Eine Ebene höher meldete sich Vorstandssprecher Hans-Artur Bauckhage mit der lapidaren Aussage zu Wort, dass „der Vorstand ja nicht auf dem Platz steht“. Gleichzeitig zeigte sich Aufsichtsratsmitglied Dieter Rombach optimistisch, dass der herbeigesehnte „Messias“ Stefan Kuntz in den nächsten Tagen seinen Vertrag als Vorstandsvorsitzender unterschreiben wird. Der derzeitige Vorstandsvorsitzende Erwin Göbel sah die Chancen auf ein Kuntz-Engagement hingegen nur bei „50:50“. Noch vor wenigen Wochen versicherten Mitglieder von Vorstand und Aufsichtsrat den Vertretern der Fanszene in einer fairen Diskussion, dass die Außendarstellung des Vereins unter anderem dadurch verbessert werden soll, dass sich zu wirtschaftlich-organisatorischen Dingen nur noch Vorstandssprecher Bauckhage und zu sportlichen Dingen nur noch der mittlerweile zurückgetretene Team-Manager Fritz Fuchs äußern werden. Warum treten dann erneut Rombach und Göbel vor die Mikrofone und liefern dort auch noch widersprüchliche Aussagen?
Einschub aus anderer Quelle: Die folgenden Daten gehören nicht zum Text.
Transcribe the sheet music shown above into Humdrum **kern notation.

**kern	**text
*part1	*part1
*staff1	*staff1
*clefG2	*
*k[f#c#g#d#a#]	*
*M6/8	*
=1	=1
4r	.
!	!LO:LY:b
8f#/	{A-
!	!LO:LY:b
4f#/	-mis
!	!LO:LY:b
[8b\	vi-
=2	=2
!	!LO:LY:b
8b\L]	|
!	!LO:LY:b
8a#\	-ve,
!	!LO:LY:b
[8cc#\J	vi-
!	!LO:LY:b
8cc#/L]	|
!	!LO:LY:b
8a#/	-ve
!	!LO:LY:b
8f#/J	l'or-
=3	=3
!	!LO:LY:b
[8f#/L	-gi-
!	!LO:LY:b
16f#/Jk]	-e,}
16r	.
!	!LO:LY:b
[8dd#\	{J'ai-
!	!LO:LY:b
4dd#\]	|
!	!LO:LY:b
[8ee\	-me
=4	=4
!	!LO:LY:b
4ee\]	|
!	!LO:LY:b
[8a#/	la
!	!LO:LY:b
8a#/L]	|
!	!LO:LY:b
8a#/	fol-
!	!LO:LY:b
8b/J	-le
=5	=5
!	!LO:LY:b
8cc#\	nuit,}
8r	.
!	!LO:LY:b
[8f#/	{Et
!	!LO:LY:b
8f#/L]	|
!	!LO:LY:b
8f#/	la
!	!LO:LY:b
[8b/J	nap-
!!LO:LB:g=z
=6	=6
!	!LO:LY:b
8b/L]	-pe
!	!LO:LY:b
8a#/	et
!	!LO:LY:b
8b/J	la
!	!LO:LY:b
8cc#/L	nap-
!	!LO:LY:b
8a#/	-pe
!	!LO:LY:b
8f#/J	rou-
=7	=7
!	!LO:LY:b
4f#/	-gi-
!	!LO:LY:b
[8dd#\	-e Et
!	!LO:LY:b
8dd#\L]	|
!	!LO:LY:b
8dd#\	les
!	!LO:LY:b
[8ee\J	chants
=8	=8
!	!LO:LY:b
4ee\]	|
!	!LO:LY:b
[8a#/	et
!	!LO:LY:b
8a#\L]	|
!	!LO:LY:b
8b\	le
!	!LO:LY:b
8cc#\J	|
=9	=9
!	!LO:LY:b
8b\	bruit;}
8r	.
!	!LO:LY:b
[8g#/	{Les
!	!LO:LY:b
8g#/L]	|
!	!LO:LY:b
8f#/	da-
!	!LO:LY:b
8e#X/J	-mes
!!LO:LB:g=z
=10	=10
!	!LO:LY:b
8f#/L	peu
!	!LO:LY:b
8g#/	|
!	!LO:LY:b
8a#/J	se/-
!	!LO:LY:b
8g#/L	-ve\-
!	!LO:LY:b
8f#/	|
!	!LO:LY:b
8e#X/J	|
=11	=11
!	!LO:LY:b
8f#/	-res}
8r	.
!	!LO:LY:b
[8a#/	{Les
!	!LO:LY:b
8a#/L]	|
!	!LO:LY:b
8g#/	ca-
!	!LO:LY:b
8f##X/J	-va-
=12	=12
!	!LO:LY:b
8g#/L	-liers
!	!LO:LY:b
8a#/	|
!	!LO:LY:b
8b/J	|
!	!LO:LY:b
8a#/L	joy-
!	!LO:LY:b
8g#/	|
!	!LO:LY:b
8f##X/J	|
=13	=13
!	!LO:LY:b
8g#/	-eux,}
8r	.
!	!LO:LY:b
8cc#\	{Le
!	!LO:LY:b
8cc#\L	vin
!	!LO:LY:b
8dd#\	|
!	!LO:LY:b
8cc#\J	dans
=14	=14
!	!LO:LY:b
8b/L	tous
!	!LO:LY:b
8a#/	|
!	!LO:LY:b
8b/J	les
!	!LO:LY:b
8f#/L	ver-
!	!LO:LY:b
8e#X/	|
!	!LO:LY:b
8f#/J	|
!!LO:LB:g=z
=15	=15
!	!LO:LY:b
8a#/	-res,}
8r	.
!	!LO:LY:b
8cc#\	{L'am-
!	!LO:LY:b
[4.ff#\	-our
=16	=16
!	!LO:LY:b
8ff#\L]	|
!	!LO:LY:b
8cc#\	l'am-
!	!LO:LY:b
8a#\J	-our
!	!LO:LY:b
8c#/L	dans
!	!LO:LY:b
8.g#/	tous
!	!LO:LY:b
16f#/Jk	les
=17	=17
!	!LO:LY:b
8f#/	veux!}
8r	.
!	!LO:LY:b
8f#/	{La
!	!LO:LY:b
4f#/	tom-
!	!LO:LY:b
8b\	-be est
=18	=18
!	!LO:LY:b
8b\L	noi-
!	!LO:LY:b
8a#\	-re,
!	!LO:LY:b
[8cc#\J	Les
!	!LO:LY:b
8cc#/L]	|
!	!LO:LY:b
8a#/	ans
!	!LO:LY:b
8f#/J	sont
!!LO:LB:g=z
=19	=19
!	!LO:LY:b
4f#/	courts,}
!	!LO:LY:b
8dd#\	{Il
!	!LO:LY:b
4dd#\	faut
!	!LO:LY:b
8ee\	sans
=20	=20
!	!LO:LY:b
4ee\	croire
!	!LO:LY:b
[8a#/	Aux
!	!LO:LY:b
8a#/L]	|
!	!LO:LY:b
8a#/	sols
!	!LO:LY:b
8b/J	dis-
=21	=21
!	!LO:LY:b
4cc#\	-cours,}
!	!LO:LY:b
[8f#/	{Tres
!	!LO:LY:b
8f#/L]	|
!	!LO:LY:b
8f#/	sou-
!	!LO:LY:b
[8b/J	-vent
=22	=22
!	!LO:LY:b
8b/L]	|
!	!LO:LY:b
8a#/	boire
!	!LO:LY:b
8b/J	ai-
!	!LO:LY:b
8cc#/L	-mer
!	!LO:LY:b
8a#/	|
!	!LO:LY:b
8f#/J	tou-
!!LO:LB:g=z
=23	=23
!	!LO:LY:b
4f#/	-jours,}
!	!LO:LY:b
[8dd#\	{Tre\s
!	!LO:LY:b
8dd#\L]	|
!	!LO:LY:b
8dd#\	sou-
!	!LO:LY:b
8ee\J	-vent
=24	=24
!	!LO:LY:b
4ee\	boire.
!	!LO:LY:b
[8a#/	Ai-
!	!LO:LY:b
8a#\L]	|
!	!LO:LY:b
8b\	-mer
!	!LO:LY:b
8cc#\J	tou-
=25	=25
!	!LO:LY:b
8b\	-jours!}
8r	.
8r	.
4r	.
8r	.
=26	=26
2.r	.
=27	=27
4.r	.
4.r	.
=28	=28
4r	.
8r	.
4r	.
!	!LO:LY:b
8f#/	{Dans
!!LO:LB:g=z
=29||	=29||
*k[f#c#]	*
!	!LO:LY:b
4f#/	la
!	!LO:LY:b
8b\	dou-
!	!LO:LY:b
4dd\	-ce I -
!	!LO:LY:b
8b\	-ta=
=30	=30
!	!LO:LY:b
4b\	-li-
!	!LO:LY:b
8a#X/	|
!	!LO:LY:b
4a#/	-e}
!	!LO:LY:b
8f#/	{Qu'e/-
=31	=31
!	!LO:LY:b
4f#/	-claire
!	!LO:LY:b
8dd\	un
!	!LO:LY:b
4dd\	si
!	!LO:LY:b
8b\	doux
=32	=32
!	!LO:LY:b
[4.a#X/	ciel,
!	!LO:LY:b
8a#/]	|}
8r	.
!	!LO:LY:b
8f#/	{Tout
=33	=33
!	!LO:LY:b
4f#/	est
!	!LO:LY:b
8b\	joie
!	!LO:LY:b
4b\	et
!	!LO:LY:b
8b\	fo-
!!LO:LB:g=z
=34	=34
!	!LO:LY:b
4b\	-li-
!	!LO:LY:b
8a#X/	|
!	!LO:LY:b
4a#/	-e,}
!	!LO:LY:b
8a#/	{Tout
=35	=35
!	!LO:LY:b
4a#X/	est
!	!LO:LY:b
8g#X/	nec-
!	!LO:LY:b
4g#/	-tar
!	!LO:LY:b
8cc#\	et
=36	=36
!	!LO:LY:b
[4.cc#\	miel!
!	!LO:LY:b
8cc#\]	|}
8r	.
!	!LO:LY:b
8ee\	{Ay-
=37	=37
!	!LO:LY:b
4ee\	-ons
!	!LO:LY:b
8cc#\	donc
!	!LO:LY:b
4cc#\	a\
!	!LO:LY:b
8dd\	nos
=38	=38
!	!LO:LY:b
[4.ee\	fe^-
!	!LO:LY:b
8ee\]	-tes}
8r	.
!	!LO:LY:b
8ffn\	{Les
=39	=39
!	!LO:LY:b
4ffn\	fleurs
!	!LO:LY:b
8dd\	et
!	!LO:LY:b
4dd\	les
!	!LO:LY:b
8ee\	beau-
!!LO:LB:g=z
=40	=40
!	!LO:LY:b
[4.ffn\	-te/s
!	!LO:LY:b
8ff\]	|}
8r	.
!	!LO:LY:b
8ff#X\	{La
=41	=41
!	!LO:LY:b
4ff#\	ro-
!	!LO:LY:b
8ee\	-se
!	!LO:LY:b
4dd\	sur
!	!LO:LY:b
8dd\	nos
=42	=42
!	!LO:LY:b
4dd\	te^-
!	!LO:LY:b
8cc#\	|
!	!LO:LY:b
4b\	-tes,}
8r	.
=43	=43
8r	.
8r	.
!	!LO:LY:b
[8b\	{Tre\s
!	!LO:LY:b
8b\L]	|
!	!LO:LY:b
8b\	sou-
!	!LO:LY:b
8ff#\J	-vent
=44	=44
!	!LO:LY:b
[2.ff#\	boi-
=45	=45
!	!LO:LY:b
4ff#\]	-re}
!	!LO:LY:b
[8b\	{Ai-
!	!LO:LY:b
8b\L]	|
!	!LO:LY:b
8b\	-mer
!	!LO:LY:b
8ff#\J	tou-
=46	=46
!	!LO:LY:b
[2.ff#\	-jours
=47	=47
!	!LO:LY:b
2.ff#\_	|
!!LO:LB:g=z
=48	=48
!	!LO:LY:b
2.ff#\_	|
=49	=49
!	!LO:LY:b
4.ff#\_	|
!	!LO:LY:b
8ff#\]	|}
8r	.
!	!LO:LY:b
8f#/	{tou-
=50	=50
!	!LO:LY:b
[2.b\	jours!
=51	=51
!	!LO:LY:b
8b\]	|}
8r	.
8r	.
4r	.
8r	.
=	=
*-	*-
Fest steht: Die Fans und Mitglieder des 1. FC Kaiserslautern warten auf Stefan Kuntz und sehen in ihm den letzten, einzigen Hoffnungsträger für eine bessere Zukunft. Der Abstieg scheint besiegelt, doch auch in der dritten Liga hat der FCK eine Zukunft, sofern es keine neuen finanziellen Probleme geben wird. Stefan Kuntz soll also Anfang kommender Woche endgültig unterschreiben, gleichzeitig sollen laut Gerüchten einige Aufsichtsratsmitglieder zurücktreten und den Weg für Neuwahlen freimachen. Wenn die Verpflichtung von Kuntz platzt, ist davon auszugehen, dass der Betzenberg explodiert!